Marino and the Hughes Marino team believe that the industry will continue to expand. But despite some tailwinds in secondary markets like Nashville, it's more likely that the existing, established markets will be the recipients of that true biotech growth, he said. 

"In San Diego, for example, in the last three years, there's been 5 million square feet of life science leases signed," he said. "These biotech lab developers can't build it fast enough. So literally, they're tearing down one- and two-story office buildings to build six-story lab buildings."

That mindset has driven Hughes Marino's growth strategy, which Marino says has long been tied to the life science sector. 

"Our firm has been representing life science tenants for our whole careers, for 30 years," he said. "As we have grown, we think that's a really important part of the economy and an important part of our practice. It's a very specialized base of knowledge as well as to what those companies and what that industry requires. And so it's been a big focus of ours as we've expanded into initially San Francisco and then Seattle. We're hiring some of the top office and industry professionals as well. They know what manufacturing and supply chain companies require and what corporate headquarters and traditional office tenants require."

Hughes Marino recently opened offices in Boston and Raleigh-Durham, further leaning into the established biotech markets. 

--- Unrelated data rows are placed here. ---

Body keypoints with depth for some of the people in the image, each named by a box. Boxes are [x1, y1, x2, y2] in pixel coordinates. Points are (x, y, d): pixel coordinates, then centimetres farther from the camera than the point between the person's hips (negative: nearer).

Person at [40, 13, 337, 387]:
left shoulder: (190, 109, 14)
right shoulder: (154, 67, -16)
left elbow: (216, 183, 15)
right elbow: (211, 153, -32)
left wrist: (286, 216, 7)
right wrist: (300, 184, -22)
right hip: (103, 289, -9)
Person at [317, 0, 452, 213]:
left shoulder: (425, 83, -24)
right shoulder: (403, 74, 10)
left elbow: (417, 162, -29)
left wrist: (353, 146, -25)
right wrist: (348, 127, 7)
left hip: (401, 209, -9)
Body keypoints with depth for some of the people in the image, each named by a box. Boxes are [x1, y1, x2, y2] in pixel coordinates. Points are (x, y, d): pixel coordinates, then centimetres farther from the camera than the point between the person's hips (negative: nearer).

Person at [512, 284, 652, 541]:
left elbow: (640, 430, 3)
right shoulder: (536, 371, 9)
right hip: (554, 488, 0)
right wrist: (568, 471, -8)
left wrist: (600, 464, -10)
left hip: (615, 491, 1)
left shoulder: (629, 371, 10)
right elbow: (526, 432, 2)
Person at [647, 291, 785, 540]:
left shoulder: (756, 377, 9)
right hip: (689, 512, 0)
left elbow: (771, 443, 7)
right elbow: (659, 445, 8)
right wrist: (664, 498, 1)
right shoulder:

"We've been looking in those markets for a long time for the right people," he said of recruiting Hughes Marino's expanding team. "For us, it is all about the right people."

Marino said that attracting the best team members in the right markets has become more achievable now that the firm has seen proven success from its expansion efforts, with the market taking note. 

"If I go back 10 years ago when [Hughes Marino] opened [in] Orange County and we were only a San Diego company, it was a little bit of a struggle," he said. "A lot of people that would've been really good to work here pooh-poohed the idea that we had any legitimacy or that we could actually pull it off. I am sure people wondered how a few brokers from a secondary market like San Diego, with no outside capital, would ever have a shot at success. You have to have tremendous self-confidence, a tolerance for risk, be willing to work very hard, and be very brave to join a startup company."

But they did pull it off. Now, Hughes Marino has a presence in each of the primary life science markets and several that are not. Marino doesn't see the firm's growth stopping there. 

"So now we're truly a national company," Marino said. "We have a footprint in multiple states with nine offices and more to come. I'm really so excited about where this ends, because it's just going to be more of that [growth], and we have proven that we can scale our culture and technology. It's going to be more amazing people in more wonderful communities around North America."